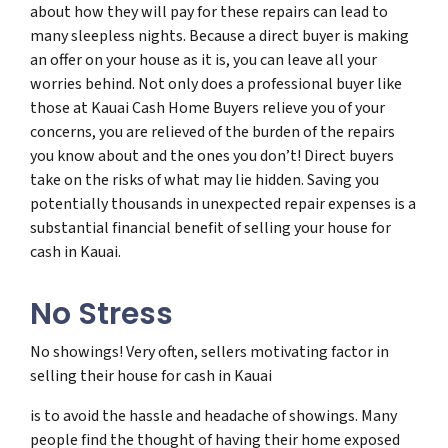
about how they will pay for these repairs can lead to
many sleepless nights. Because a direct buyer is making
an offer on your house as it is, you can leave all your
worries behind. Not only does a professional buyer like
those at Kauai Cash Home Buyers relieve you of your
concerns, you are relieved of the burden of the repairs
you know about and the ones you don’t! Direct buyers
take on the risks of what may lie hidden. Saving you
potentially thousands in unexpected repair expenses is a
substantial financial benefit of selling your house for
cash in Kauai.
No Stress
No showings! Very often, sellers motivating factor in
selling their house for cash in Kauai
is to avoid the hassle and headache of showings. Many
people find the thought of having their home exposed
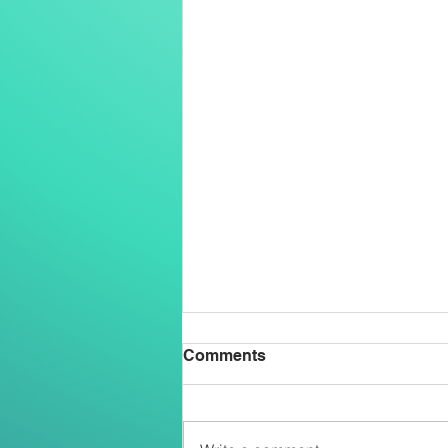
Comments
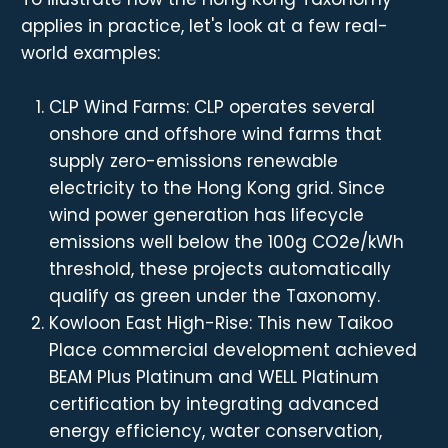
applies in practice, let's look at a few real-
world examples:
CLP Wind Farms: CLP operates several
onshore and offshore wind farms that
supply zero-emissions renewable
electricity to the Hong Kong grid. Since
wind power generation has lifecycle
emissions well below the 100g CO2e/kWh
threshold, these projects automatically
qualify as green under the Taxonomy.
Kowloon East High-Rise: This new Taikoo
Place commercial development achieved
BEAM Plus Platinum and WELL Platinum
certification by integrating advanced
energy efficiency, water conservation,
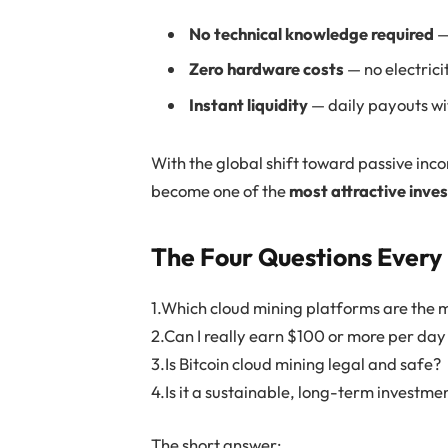
No technical knowledge required
—
Zero hardware costs
— no electrici
Instant liquidity
— daily payouts wit
With the global shift toward passive inc
become one of the
most attractive inve
The Four Questions Every 
1.Which cloud mining platforms are the m
2.Can I really earn $100 or more per da
3.Is Bitcoin cloud mining legal and safe?
4.Is it a sustainable, long-term investme
The short answer:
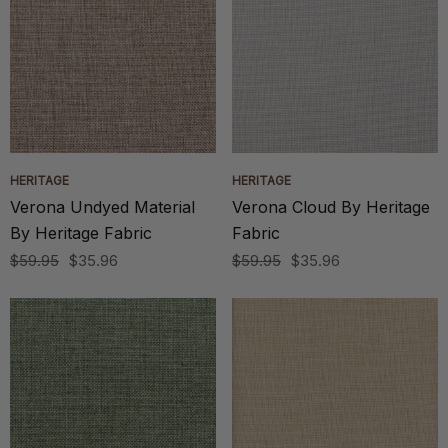
HERITAGE
HERITAGE
Verona Undyed Material
Verona Cloud By Heritage
By Heritage Fabric
Fabric
$59.95
$35.96
$59.95
$35.96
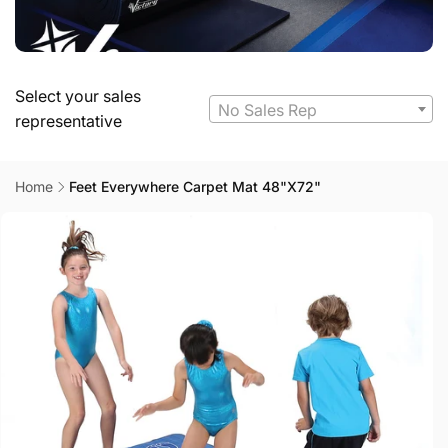
Select your sales
No Sales Rep
representative
Home
Feet Everywhere Carpet Mat 48"X72"
Skip to
product
information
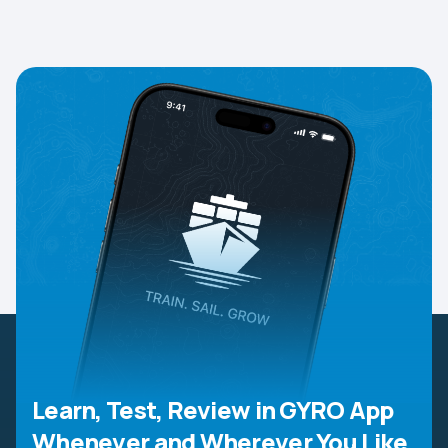
Learn, Test, Review in GYRO App
Whenever and Wherever You Like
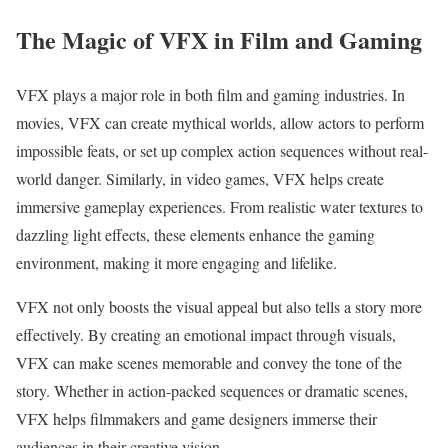
The Magic of VFX in Film and Gaming
VFX plays a major role in both film and gaming industries. In
movies, VFX can create mythical worlds, allow actors to perform
impossible feats, or set up complex action sequences without real-
world danger. Similarly, in video games, VFX helps create
immersive gameplay experiences. From realistic water textures to
dazzling light effects, these elements enhance the gaming
environment, making it more engaging and lifelike.
VFX not only boosts the visual appeal but also tells a story more
effectively. By creating an emotional impact through visuals,
VFX can make scenes memorable and convey the tone of the
story. Whether in action-packed sequences or dramatic scenes,
VFX helps filmmakers and game designers immerse their
audiences in their creative vision.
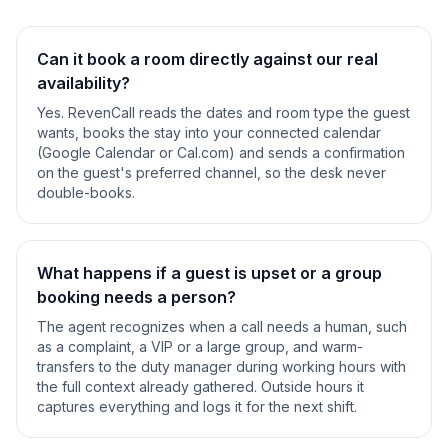
Can it book a room directly against our real
availability?
Yes. RevenCall reads the dates and room type the guest
wants, books the stay into your connected calendar
(Google Calendar or Cal.com) and sends a confirmation
on the guest's preferred channel, so the desk never
double-books.
What happens if a guest is upset or a group
booking needs a person?
The agent recognizes when a call needs a human, such
as a complaint, a VIP or a large group, and warm-
transfers to the duty manager during working hours with
the full context already gathered. Outside hours it
captures everything and logs it for the next shift.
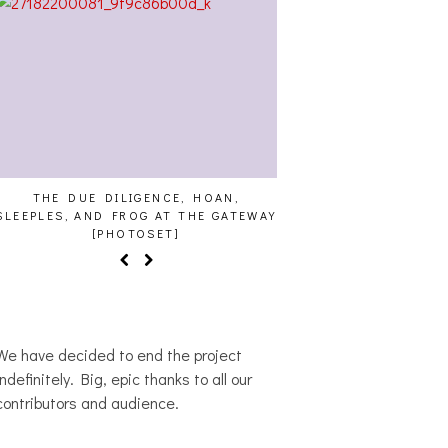
THE DUE DILIGENCE, HOAN,
HAILEY DESJARDINS [
SLEEPLES, AND FROG AT THE GATEWAY
[PHOTOSET]
We have decided to end the project
indefinitely. Big, epic thanks to all our
contributors and audience.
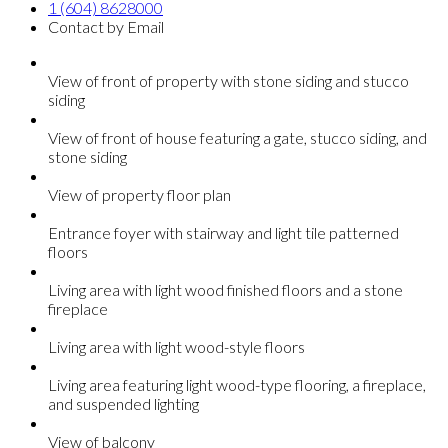
1 (604) 8628000
Contact by Email
View of front of property with stone siding and stucco
siding
View of front of house featuring a gate, stucco siding, and
stone siding
View of property floor plan
Entrance foyer with stairway and light tile patterned
floors
Living area with light wood finished floors and a stone
fireplace
Living area with light wood-style floors
Living area featuring light wood-type flooring, a fireplace,
and suspended lighting
View of balcony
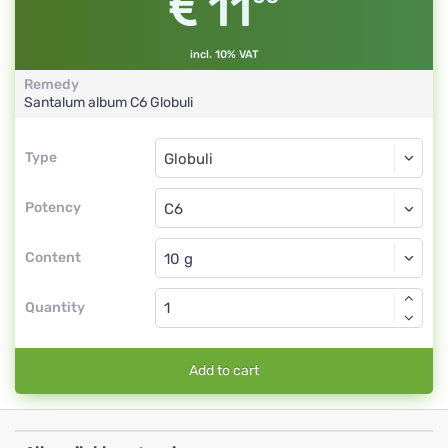
11
incl. 10% VAT
Remedy
Santalum album
C6
Globuli
Type
Type
Globuli
Potency
C6
Globuli
Content
Quantity
Add to cart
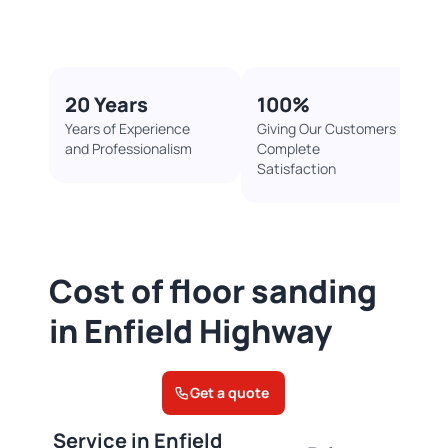
20 Years
100%​
Years of Experience
Giving Our Customers
and Professionalism
Complete
Satisfaction
Cost of floor sanding
in Enfield Highway
Get a quote
Service in Enfield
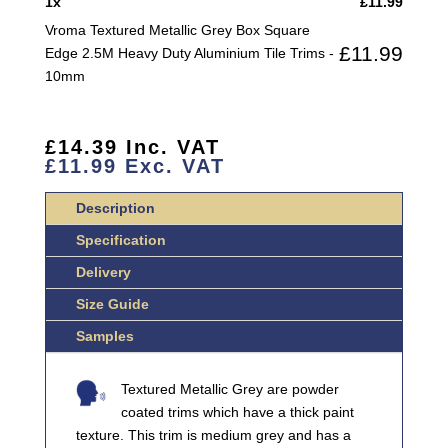
1
x
£
11.99
EDGE
Vroma Textured Metallic Grey Box Square
2.5M
£
11.99
Edge 2.5M Heavy Duty Aluminium Tile Trims -
HEAVY
10mm
DUTY
ALUMINIUM
TILE
£
14.39
Inc. VAT
TRIMS
£
11.99
Exc. VAT
QUANTITY
Description
Specification
Delivery
Size Guide
Samples
Textured Metallic Grey are powder
coated trims which have a thick paint
texture. This trim is medium grey and has a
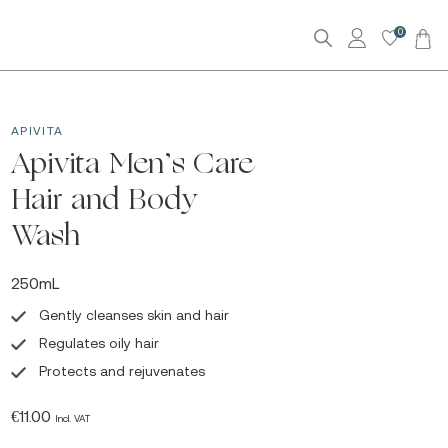
0
APIVITA
Apivita Men’s Care
Hair and Body
Wash
250mL
Gently cleanses skin and hair
Regulates oily hair
Protects and rejuvenates
€
11.00
Incl. VAT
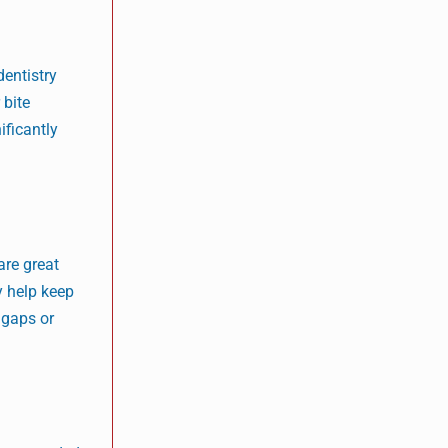
dentistry
 bite
ificantly
are great
y help keep
 gaps or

|---|

**WORK TASK:** Exclude images. Return the data above verbatim.

**SOLUTION FOR THIS EXERCISE:**
about how they will pay for these repairs can lead to
many sleepless nights. Because a direct buyer is making
an offer on your house as it is, you can leave all your
worries behind. Not only does a professional buyer like
those at Kauai Cash Home Buyers relieve you of your
concerns, you are relieved of the burden of the repairs
you know about and the ones you don’t! Direct buyers
take on the risks of what may lie hidden. Saving you
potentially thousands in unexpected repair expenses is a
substantial financial benefit of selling your house for
cash in Kauai.
No Stress
No showings! Very often, sellers motivating factor in
selling their house for cash in Kauai
is to avoid the hassle and headache of showings. Many
people find the thought of having their home exposed
Comments
applies in practice, let's look at a few real-
world examples:
CLP Wind Farms: CLP operates several
onshore and offshore wind farms that
supply zero-emissions renewable
electricity to the Hong Kong grid. Since
wind power generation has lifecycle
emissions well below the 100g CO2e/kWh
threshold, these projects automatically
qualify as green under the Taxonomy.
Kowloon East High-Rise: This new Taikoo
Place commercial development achieved
BEAM Plus Platinum and WELL Platinum
certification by integrating advanced
energy efficiency, water conservation,
No technical knowledge required
—
Zero hardware costs
— no electrici
Instant liquidity
— daily payouts wit
With the global shift toward passive inc
become one of the
most attractive inve
The Four Questions Every 
1.Which cloud mining platforms are the m
2.Can I really earn $100 or more per da
3.Is Bitcoin cloud mining legal and safe?
4.Is it a sustainable, long-term investme
The short answer:
HERITAGE
HERITAGE
Verona Undyed Material
Verona Cloud By Heritage
By Heritage Fabric
Fabric
$59.95
$35.96
$59.95
$35.96
Select your sales
No Sales Rep
representative
Home
Feet Everywhere Carpet Mat 48"X72"
Skip to
product
information
Learn, Test, Review in GYRO App
Whenever and Wherever You Like
The Magic of VFX in Film and Gaming
VFX plays a major role in both film and gaming industries. In
movies, VFX can create mythical worlds, allow actors to perform
impossible feats, or set up complex action sequences without real-
world danger. Similarly, in video games, VFX helps create
immersive gameplay experiences. From realistic water textures to
dazzling light effects, these elements enhance the gaming
environment, making it more engaging and lifelike.
VFX not only boosts the visual appeal but also tells a story more
effectively. By creating an emotional impact through visuals,
VFX can make scenes memorable and convey the tone of the
story. Whether in action-packed sequences or dramatic scenes,
VFX helps filmmakers and game designers immerse their
audiences in their creative vision.
Can it book a room directly against our real
availability?
Yes. RevenCall reads the dates and room type the guest
wants, books the stay into your connected calendar
(Google Calendar or Cal.com) and sends a confirmation
on the guest's preferred channel, so the desk never
double-books.
What happens if a guest is upset or a group
booking needs a person?
The agent recognizes when a call needs a human, such
as a complaint, a VIP or a large group, and warm-
transfers to the duty manager during working hours with
the full context already gathered. Outside hours it
captures everything and logs it for the next shift.
THE DUE DILIGENCE, HOAN,
HAILEY DESJARDINS [
SLEEPLES, AND FROG AT THE GATEWAY
[PHOTOSET]
We have decided to end the project
indefinitely. Big, epic thanks to all our
contributors and audience.
1 (604) 8628000
Contact by Email
View of front of property with stone siding and stucco
siding
View of front of house featuring a gate, stucco siding, and
stone siding
View of property floor plan
Entrance foyer with stairway and light tile patterned
floors
Living area with light wood finished floors and a stone
fireplace
Living area with light wood-style floors
Living area featuring light wood-type flooring, a fireplace,
and suspended lighting
View of balcony
11
incl. 10% VAT
Remedy
Santalum album
C6
Globuli
Type
Type
Globuli
Potency
C6
Globuli
Content
Quantity
Add to cart
20 Years
100%​
Years of Experience
Giving Our Customers
and Professionalism
Complete
Satisfaction
Cost of floor sanding
in Enfield Highway
Get a quote
Service in Enfield
1
x
£
11.99
EDGE
Vroma Textured Metallic Grey Box Square
2.5M
£
11.99
Edge 2.5M Heavy Duty Aluminium Tile Trims -
HEAVY
10mm
DUTY
ALUMINIUM
TILE
£
14.39
Inc. VAT
TRIMS
£
11.99
Exc. VAT
QUANTITY
Description
Specification
Delivery
Size Guide
Samples
Textured Metallic Grey are powder
coated trims which have a thick paint
texture. This trim is medium grey and has a
0
APIVITA
Apivita Men’s Care
Hair and Body
Wash
250mL
Gently cleanses skin and hair
Regulates oily hair
Protects and rejuvenates
€
11.00
Incl. VAT
dentistry
 bite
ificantly
are great
y help keep
 gaps or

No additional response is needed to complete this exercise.